Hooooooly shit. Why does the ground never come and swallow you whole when you need it?

Embarrassment begins flooding me as my greedy gaze attempts to sail up and down his body, knowing exactly what’s hidden beneath his shirt, but damn it, my professionalism just has to come in and ruin a good thing.

“Thank you,” he says with every ounce of emotion in his body radiating out of his dark, dreamy eyes.

I’m completely thrown off, and it’s obvious by the way he’s looking at me that he has absolutely no idea who I am. And if he does, he’s way too caught up with his daughter to make the connection. And there I was sitting at the reception desk barely an hour ago, wondering why he hadn’t connected with me through Tinder, and it was because he was in the middle of trying to save his baby.
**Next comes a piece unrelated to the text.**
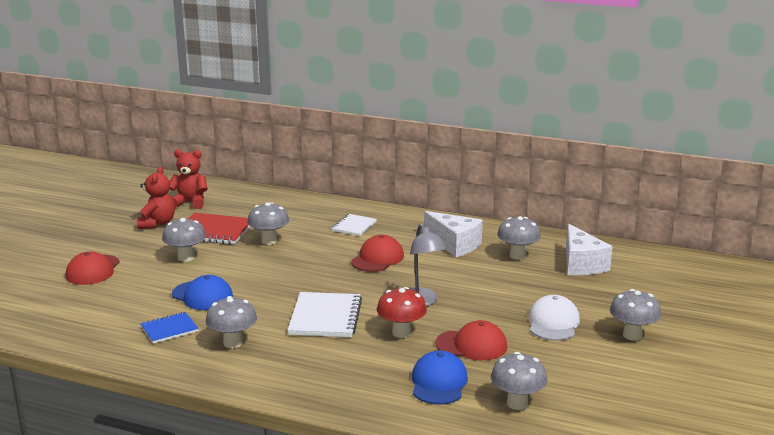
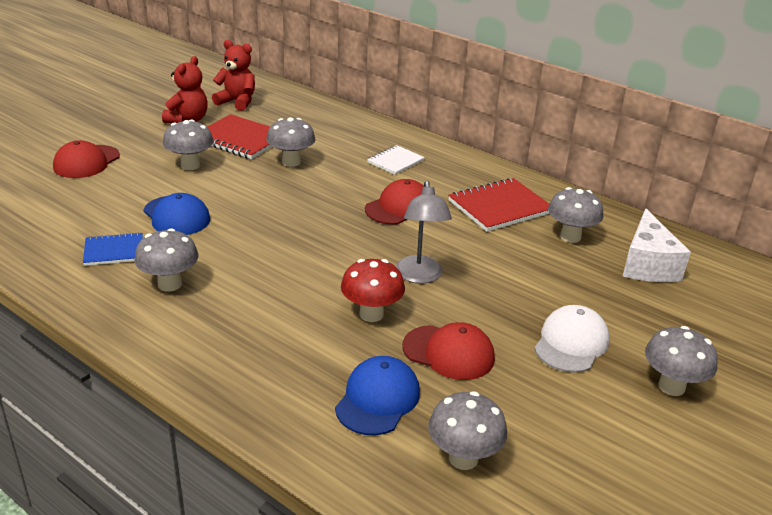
camera: 15 degrees right, 10 degrees up
white notebook [288,292,362,337] -> none
white cheese [424,211,483,257] -> red notebook [448,178,549,232]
How fucking shallow does that make me?

Giving him a tight smile, I try to shake it off. “That’s what I’m here for,” I tell him before turning away and giving him some privacy with his baby girl. Just outside the curtains, I start filling out a chart, realizing I still haven’t asked the little girl’s name.

What the fuck is wrong with me? One look at the sexy Tinder dude and I’ve turned into a frazzled mess. I didn’t even talk to the little girl or offer my name. Shit, he was right not to respond to my Tinder match. He must think I’m awful. Mel wouldn’t have had that issue. She would have that little girl laughing and the father already eating out of the palm of her hand.